The evasion told me everything I needed to know. Children would be expected. Heirs to carry on the Santoro name, to cement the alliance between our families. Children who would grow up in this world of violence and secrets, just as Dario had. Just as I should have.

"I need more time," I said.

"You've had twenty-three years." Caspian stood, signaling that our meeting was over. "The car will take you home now. You have until tomorrow morning to make your final decision."

"And if I say no?"

He moved around the desk, stopping directly in front of my chair. Up close, I could see the flecks of silver in his dark hair, smell his cologne-something expensive and dangerous that made my head spin. When he reached out to touch my face, I should have pulled away. Should have slapped his hand, should have run.

Instead, I sat frozen as his thumb traced the line of my cheekbone.

"You won't say no," he said softly. "Because you're your father's daughter, and your father never backs down from a fight. Even when he should."

His touch burned like ice, and when he stepped back, I felt the loss of it like a physical ache.

"Vincent will see you out," he said, already turning back to his desk, dismissing me like I was just another piece of business to be handled.

But as I reached the door, his voice stopped me.

"Selene."

I turned back, and for a moment, his mask slipped again. "For what it's worth, I'm sorry. You deserve better than this. But deserving and getting are two different things in our world."

Then he was looking down at his papers again, and I was being escorted through marble corridors toward a decision that would change everything.

The ride back to campus passed in a blur of city lights and impossible choices. When the car pulled up in front of my dormitory, I sat for a moment, staring at the building where I'd lived for three years. Where I'd been happy, hopeful, normal.

Where I'd been living a lie.

My phone buzzed with a text from Dario: How did it go?

I stared at the message, thinking about arranged marriages and family loyalty and the look in Caspian's eyes when he'd touched my face. Then I typed back: We need to talk. Now.

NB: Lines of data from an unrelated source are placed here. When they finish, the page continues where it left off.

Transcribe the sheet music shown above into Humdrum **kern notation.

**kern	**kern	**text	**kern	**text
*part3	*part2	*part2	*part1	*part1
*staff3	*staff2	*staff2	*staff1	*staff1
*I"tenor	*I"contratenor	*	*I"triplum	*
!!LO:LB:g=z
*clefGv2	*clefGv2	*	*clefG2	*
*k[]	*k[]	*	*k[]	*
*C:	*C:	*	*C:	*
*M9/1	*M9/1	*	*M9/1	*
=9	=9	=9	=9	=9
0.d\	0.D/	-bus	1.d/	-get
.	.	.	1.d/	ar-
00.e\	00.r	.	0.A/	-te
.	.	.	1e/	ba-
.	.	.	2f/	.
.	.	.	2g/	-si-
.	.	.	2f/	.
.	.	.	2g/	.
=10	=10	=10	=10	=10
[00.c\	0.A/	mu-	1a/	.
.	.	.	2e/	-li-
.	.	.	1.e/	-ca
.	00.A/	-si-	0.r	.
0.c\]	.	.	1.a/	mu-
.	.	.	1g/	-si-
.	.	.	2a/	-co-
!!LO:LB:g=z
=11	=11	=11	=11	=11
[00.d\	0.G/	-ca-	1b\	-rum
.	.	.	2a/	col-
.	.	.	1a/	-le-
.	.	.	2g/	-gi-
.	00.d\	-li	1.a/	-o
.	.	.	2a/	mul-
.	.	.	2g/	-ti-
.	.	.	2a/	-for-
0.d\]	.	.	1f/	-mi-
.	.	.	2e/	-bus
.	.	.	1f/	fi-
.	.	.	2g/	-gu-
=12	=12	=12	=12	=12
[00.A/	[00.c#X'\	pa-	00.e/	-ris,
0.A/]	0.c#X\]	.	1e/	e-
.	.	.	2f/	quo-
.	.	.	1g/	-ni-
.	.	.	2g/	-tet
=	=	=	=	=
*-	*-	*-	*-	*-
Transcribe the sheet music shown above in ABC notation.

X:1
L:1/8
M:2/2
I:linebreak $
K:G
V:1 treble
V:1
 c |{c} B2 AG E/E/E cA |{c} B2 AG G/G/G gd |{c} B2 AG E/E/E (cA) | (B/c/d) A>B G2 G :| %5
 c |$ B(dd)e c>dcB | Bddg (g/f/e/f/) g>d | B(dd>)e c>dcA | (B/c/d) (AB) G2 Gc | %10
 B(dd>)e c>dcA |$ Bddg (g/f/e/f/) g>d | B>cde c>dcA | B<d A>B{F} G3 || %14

Because whatever choice I made, I wouldn't make it alone. If I was going to enter into this arrangement, Dario and I needed to understand each other completely. We needed to decide what our marriage would really mean, beyond the political maneuvering and family expectations.

We needed to figure out how to survive what was coming next.

The car pulled away, leaving me standing on the sidewalk between two worlds the one I was losing and the one I was afraid to enter. Tomorrow, I would have to choose.

Tonight, I would learn what it really meant to be a Santoro wife.